4. Structure-Activity Relationship (SAR)
Pexidartinib functions as a highly potent, small-molecule tyrosine kinase inhibitor that binds to the ATP-binding pocket of the CSF1R kinase domain, preventing ligand-induced auto-phosphorylation [40]. It exhibits exceptional biochemical potency, with a half-maximal inhibitory concentration (IC50) of 0.013 μM for CSF1R and 0.027 μM for KIT [40]. This potency is significantly higher than that of conventional type 2 inhibitors like imatinib (which has an IC50 of 0.67 μM for CSF1R) [40]. Furthermore, pexidartinib demonstrates high selectivity, showing limited cross-reactivity with other kinases (IC50 > 0.1 μM for CDK19, FLT3, KDR, LCK, FLT1, and TRK3, and > 1 μM for most other tested kinases) [40].
5. Current Limitations
The primary limitation of pexidartinib is its safety profile, specifically the risk of severe hepatotoxicity. Treatment is associated with dose-dependent elevations in transaminases (AST and ALT) and rare but potentially fatal cases of vanishing bile duct syndrome (mixed/cholestatic hepatotoxicity) [9][80]. Due to these risks, pexidartinib is only available in the United States through a restricted Risk Evaluation and Mitigation Strategy (REMS) program [69], and the European Medicines Agency (EMA) refused its authorization [46]. Other common adverse events include hair color changes (attributed to c-KIT inhibition), fatigue, nausea, and dysgeusia [54]. Additionally, the drug's significant food effect necessitates strict dosing modifications (e.g., taking it with a low-fat meal) to prevent toxic overexposure [16].
6. Future Perspectives
Ongoing research is exploring strategies to optimize pexidartinib therapy.
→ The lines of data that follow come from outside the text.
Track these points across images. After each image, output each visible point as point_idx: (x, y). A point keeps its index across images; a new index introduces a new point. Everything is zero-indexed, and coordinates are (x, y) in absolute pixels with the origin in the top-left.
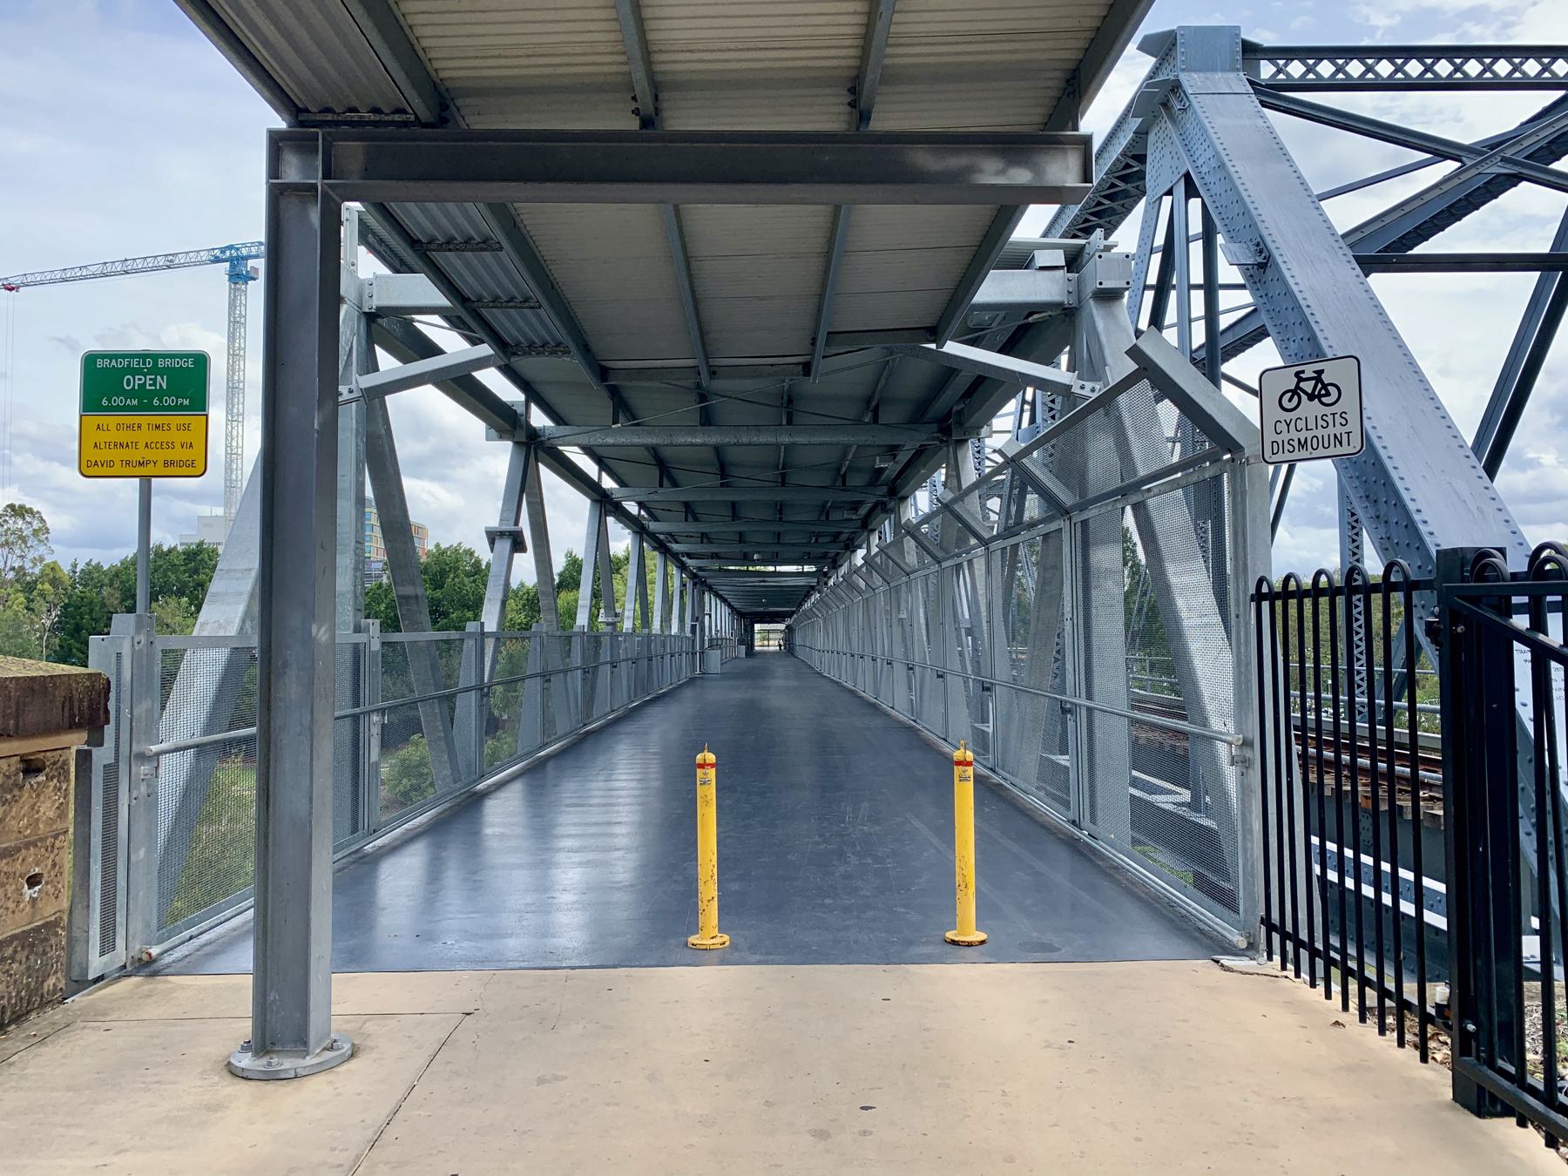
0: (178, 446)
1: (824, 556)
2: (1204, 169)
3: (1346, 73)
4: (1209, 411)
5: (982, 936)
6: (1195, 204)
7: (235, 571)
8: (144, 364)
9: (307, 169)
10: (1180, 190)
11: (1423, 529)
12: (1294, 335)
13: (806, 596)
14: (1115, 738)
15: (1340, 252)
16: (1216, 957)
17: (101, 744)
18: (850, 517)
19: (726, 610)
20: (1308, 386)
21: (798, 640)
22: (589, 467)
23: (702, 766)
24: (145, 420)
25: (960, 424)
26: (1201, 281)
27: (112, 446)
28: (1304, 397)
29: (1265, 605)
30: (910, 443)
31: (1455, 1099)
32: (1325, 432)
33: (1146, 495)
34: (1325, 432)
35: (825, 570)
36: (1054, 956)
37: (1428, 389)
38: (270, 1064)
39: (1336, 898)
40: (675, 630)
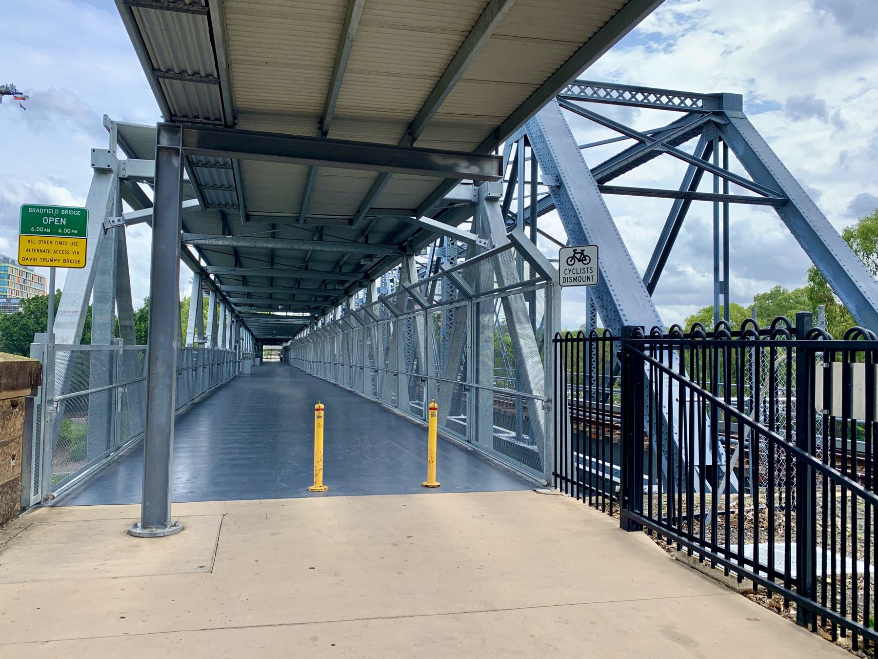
0: (71, 253)
1: (317, 308)
2: (534, 136)
3: (598, 94)
4: (539, 263)
5: (438, 484)
6: (528, 150)
7: (69, 312)
8: (54, 212)
9: (171, 140)
10: (522, 142)
11: (621, 313)
12: (571, 220)
13: (300, 330)
14: (487, 402)
15: (592, 184)
16: (534, 489)
17: (36, 395)
18: (339, 288)
19: (250, 337)
20: (578, 256)
21: (292, 355)
22: (196, 254)
23: (318, 410)
24: (54, 239)
25: (411, 247)
26: (529, 180)
27: (36, 251)
28: (576, 260)
29: (558, 344)
30: (380, 253)
31: (620, 527)
32: (584, 275)
33: (509, 294)
34: (584, 275)
35: (316, 316)
36: (469, 490)
37: (626, 251)
38: (152, 531)
39: (582, 474)
40: (227, 347)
One promising avenue is its use as a neoadjuvant treatment to reduce tumor volume, thereby facilitating limb-salvage surgery in patients with previously inoperable TGCT [87]. Clinical trials are also evaluating treatment discontinuation and rechallenge protocols to minimize long-term toxicity while sustaining disease control [39]. Beyond adult TGCT, pexidartinib is being investigated in pediatric TGCT populations [87] and in combination therapies for other malignancies, including FLT3-ITD mutant acute myeloid leukemia, glioblastoma, and advanced solid tumors, leveraging its ability to deplete immunosuppressive tumor-associated macrophages [47][79].